# Lattice of subgroups

In mathematics, the lattice of subgroups of a group $G$ is the lattice whose elements are the subgroups of $G$ , with the partial order relation being set inclusion. In this lattice, the join of two subgroups is the subgroup generated by their union, and the meet of two subgroups is their intersection.

## Example

The dihedral group Dih4 has ten subgroups, counting itself and the trivial subgroup. Five of the eight group elements generate subgroups of order two, and the other two non-identity elements both generate the same cyclic subgroup of order four. In addition, there are two subgroups of the form Z2 × Z2, generated by pairs of order-two elements. The lattice formed by these ten subgroups is shown in the illustration.

This example also shows that the lattice of all subgroups of a group is not a modular lattice in general. Indeed, this particular lattice contains the forbidden "pentagon" N5 as a sublattice.

## Properties

For any A, B, and C subgroups of a group with AC (A subgroup of C) then ABC = A(B ∩ C); the multiplication here is the product of subgroups. This property has been called the modular property of groups (Aschbacher 2000) or (Dedekind's) modular law (Robinson 1996, Cohn 2000). Since for two normal subgroups the product is actually the smallest subgroup containing the two, the normal subgroups form a modular lattice.

The Lattice theorem establishes a Galois connection between the lattice of subgroups of a group and that of its quotients.

The Zassenhaus lemma gives an isomorphism between certain combinations of quotients and products in the lattice of subgroups.

In general, there is no restriction on the shape of the lattice of subgroups, in the sense that every lattice is isomorphic to a sublattice of the subgroup lattice of some group. Furthermore, every finite lattice is isomorphic to a sublattice of the subgroup lattice of some finite group (Schmidt 1994, p. 9).

## Characteristic lattices

Subgroups with certain properties form lattices, but other properties do not.
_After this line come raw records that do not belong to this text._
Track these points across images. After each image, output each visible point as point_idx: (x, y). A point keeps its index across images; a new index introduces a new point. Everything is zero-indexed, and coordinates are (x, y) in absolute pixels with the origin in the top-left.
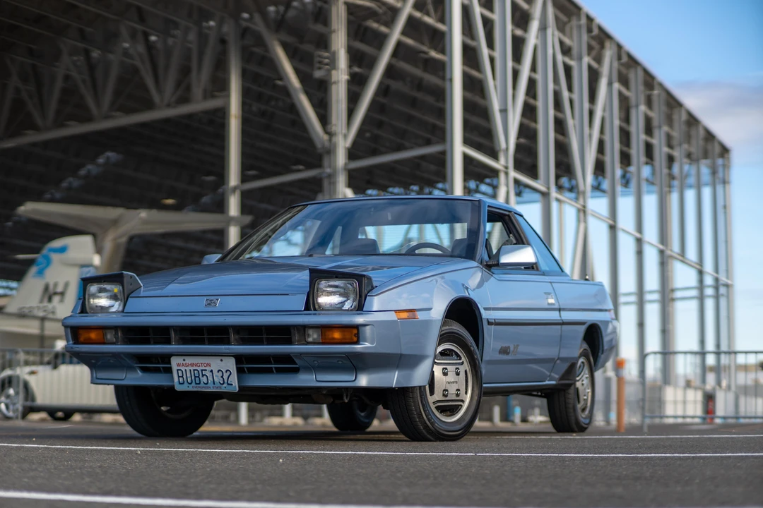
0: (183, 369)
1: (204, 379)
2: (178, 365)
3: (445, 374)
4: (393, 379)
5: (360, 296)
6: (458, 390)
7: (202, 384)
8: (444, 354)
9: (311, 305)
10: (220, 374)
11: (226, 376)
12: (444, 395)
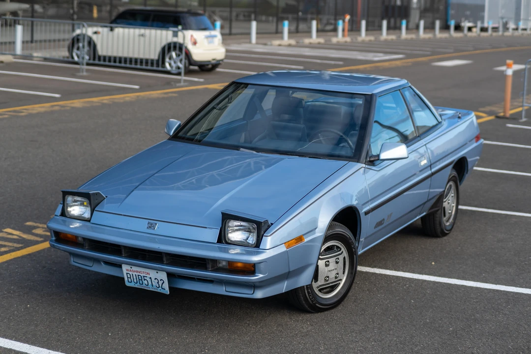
0: (131, 273)
1: (146, 282)
2: (127, 270)
3: (327, 265)
4: (283, 287)
5: (258, 237)
6: (338, 274)
7: (144, 285)
8: (329, 249)
9: (222, 238)
10: (156, 281)
11: (160, 283)
12: (325, 280)
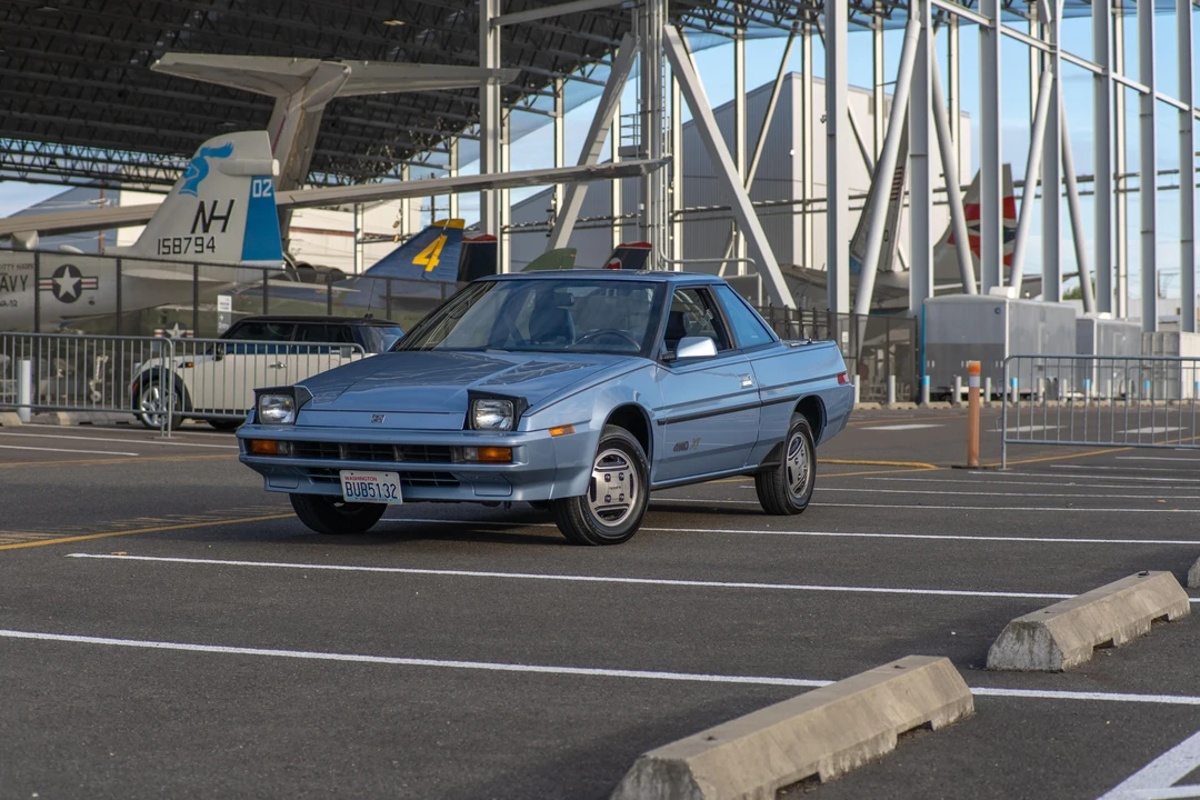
0: (351, 482)
1: (371, 492)
2: (347, 478)
3: (608, 480)
4: (550, 491)
5: (515, 417)
6: (622, 494)
7: (369, 497)
8: (608, 460)
9: (469, 424)
10: (386, 487)
11: (391, 490)
12: (606, 500)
• Normal subgroups always form a modular lattice. In fact, the essential property that guarantees that the lattice is modular is that subgroups commute with each other, i.e. that they are quasinormal subgroups.
• Nilpotent normal subgroups form a lattice, which is (part of) the content of Fitting's theorem.
• In general, for any Fitting class F, both the subnormal F-subgroups and the normal F-subgroups form lattices. This includes the above with F the class of nilpotent groups, as well as other examples such as F the class of solvable groups. A class of groups is called a Fitting class if it is closed under isomorphism, subnormal subgroups, and products of subnormal subgroups.
• Central subgroups form a lattice.

However, neither finite subgroups nor torsion subgroups form a lattice: for instance, the free product $\mathbf {Z} /2\mathbf {Z} *\mathbf {Z} /2\mathbf {Z}$ is generated by two torsion elements, but is infinite and contains elements of infinite order.

The fact that normal subgroups form a modular lattice is a particular case of a more general result, namely that in any Maltsev variety (of which groups are an example), the lattice of congruences is modular (Kearnes & Kiss 2013).

## Characterizing groups by their subgroup lattices

Lattice theoretic information about the lattice of subgroups can sometimes be used to infer information about the original group, an idea that goes back to the work of Øystein Ore (1937, 1938). For instance, as Ore proved, a group is locally cyclic if and only if its lattice of subgroups is distributive. If additionally the lattice satisfies the ascending chain condition, then the group is cyclic.

The groups whose lattice of subgroups is a complemented lattice are called complemented groups (Zacher 1953), and the groups whose lattice of subgroups are modular lattices are called Iwasawa groups or modular groups (Iwasawa 1941). Lattice-theoretic characterizations of this type also exist for solvable groups and perfect groups (Suzuki 1951).